Instruction: Write every record out again exactly, and keep images out of it.

Records from a dataset:
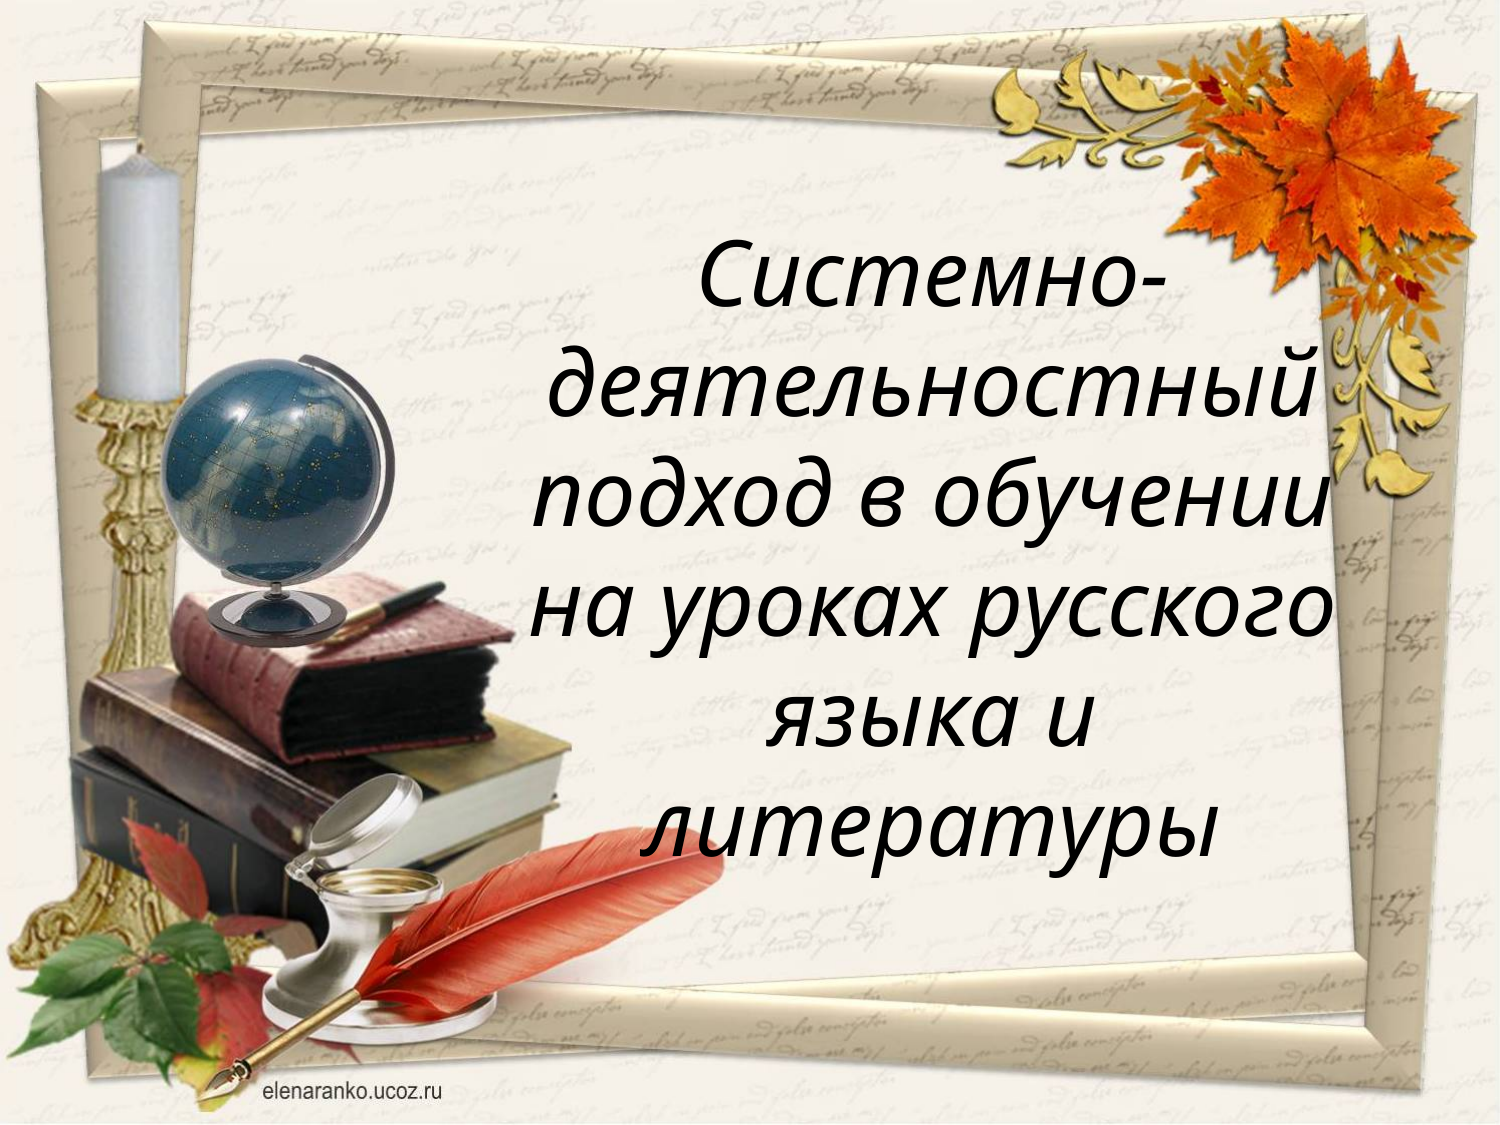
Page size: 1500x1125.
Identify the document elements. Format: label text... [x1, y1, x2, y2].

picture [0, 0, 1500, 1125]
subtitle [225, 637, 1275, 925]
text_box [289, 208, 1294, 504]
title Системно-деятельностный подход в обучении на уроках русского языка и литературы [478, 160, 1388, 929]
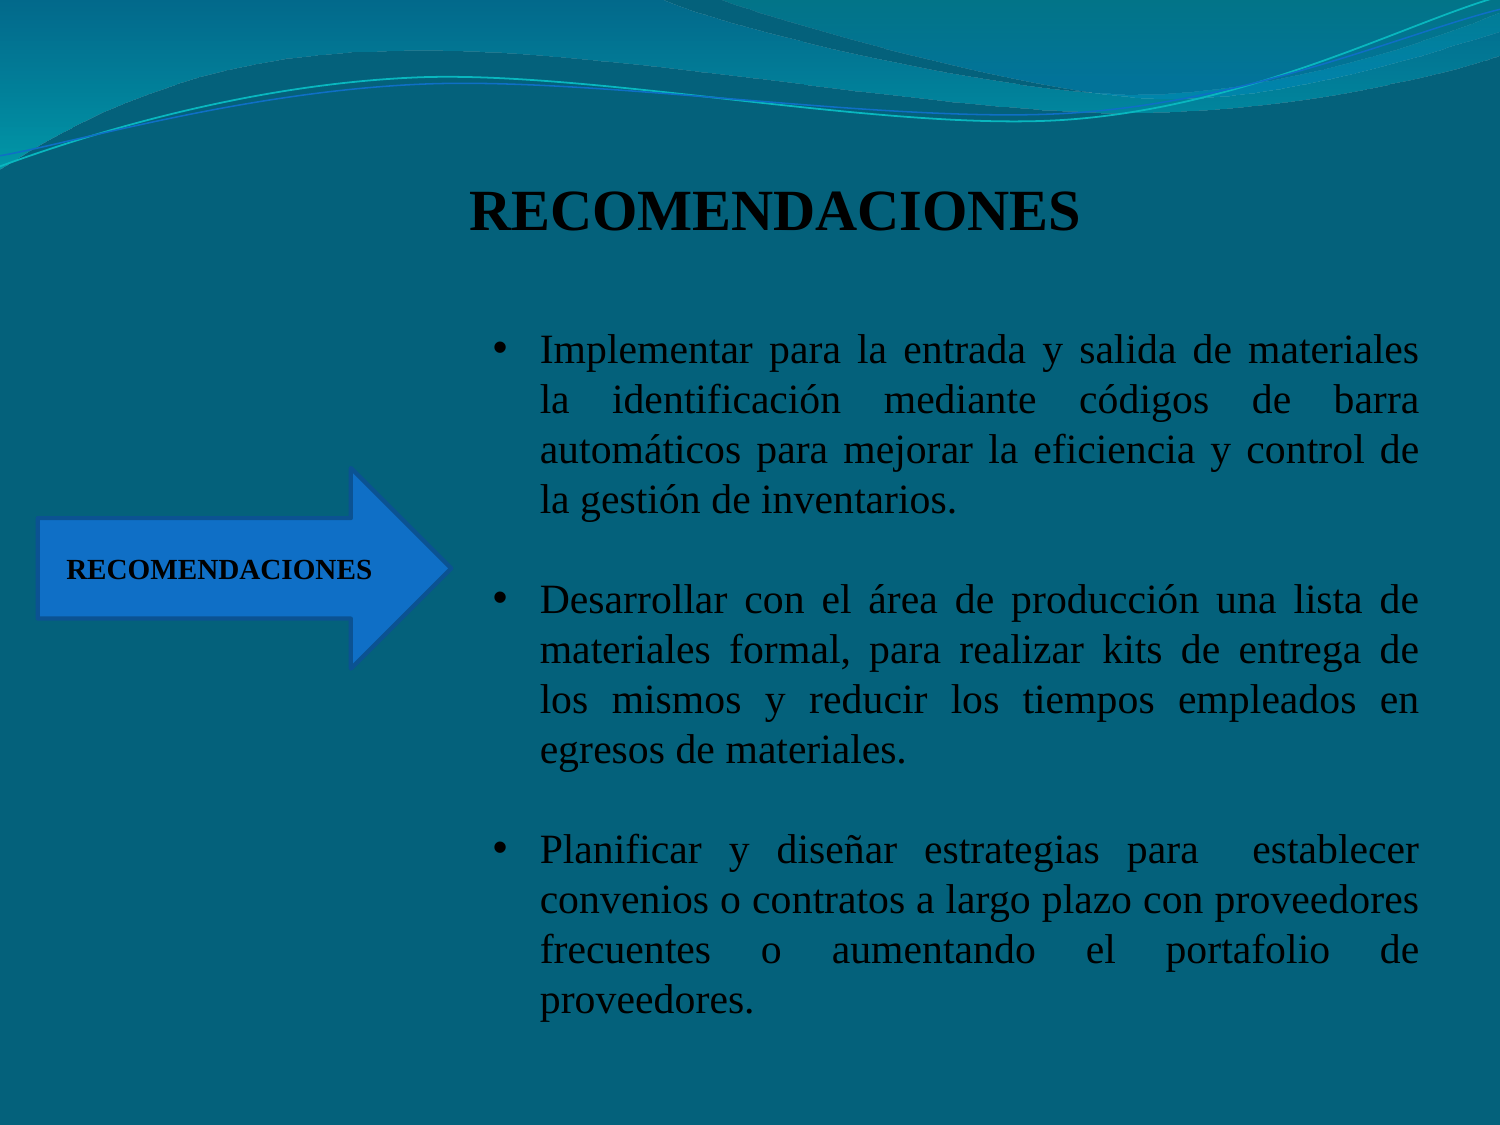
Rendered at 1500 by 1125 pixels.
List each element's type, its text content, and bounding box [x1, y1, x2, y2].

text_box Implementar para la entrada y salida de materiales la identificación mediante códigos de barra automáticos para mejorar la eficiencia y control de la gestión de inventarios. Desarrollar con el área de producción una lista de materiales formal, para realizar kits de entrega de los mismos y reducir los tiempos empleados en egresos de materiales. Planificar y diseñar estrategias para establecer convenios o contratos a largo plazo con proveedores frecuentes o aumentando el portafolio de proveedores. [478, 314, 1435, 1030]
text_box RECOMENDACIONES [35, 466, 454, 671]
title RECOMENDACIONES [100, 54, 1451, 243]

Solution to this task:
Page size: 1500x1125.
Identify the document elements. Format: label text... [x1, y1, x2, y2].

picture [0, 0, 1500, 1125]
subtitle [225, 637, 1275, 925]
text_box [289, 208, 1294, 504]
title Системно-деятельностный подход в обучении на уроках русского языка и литературы [478, 160, 1388, 929]
Rendered at 1500 by 1125 pixels.
List each element's type, its text content, and bounding box [x1, y1, x2, y2].

text_box Implementar para la entrada y salida de materiales la identificación mediante códigos de barra automáticos para mejorar la eficiencia y control de la gestión de inventarios. Desarrollar con el área de producción una lista de materiales formal, para realizar kits de entrega de los mismos y reducir los tiempos empleados en egresos de materiales. Planificar y diseñar estrategias para establecer convenios o contratos a largo plazo con proveedores frecuentes o aumentando el portafolio de proveedores. [478, 314, 1435, 1030]
text_box RECOMENDACIONES [35, 466, 454, 671]
title RECOMENDACIONES [100, 54, 1451, 243]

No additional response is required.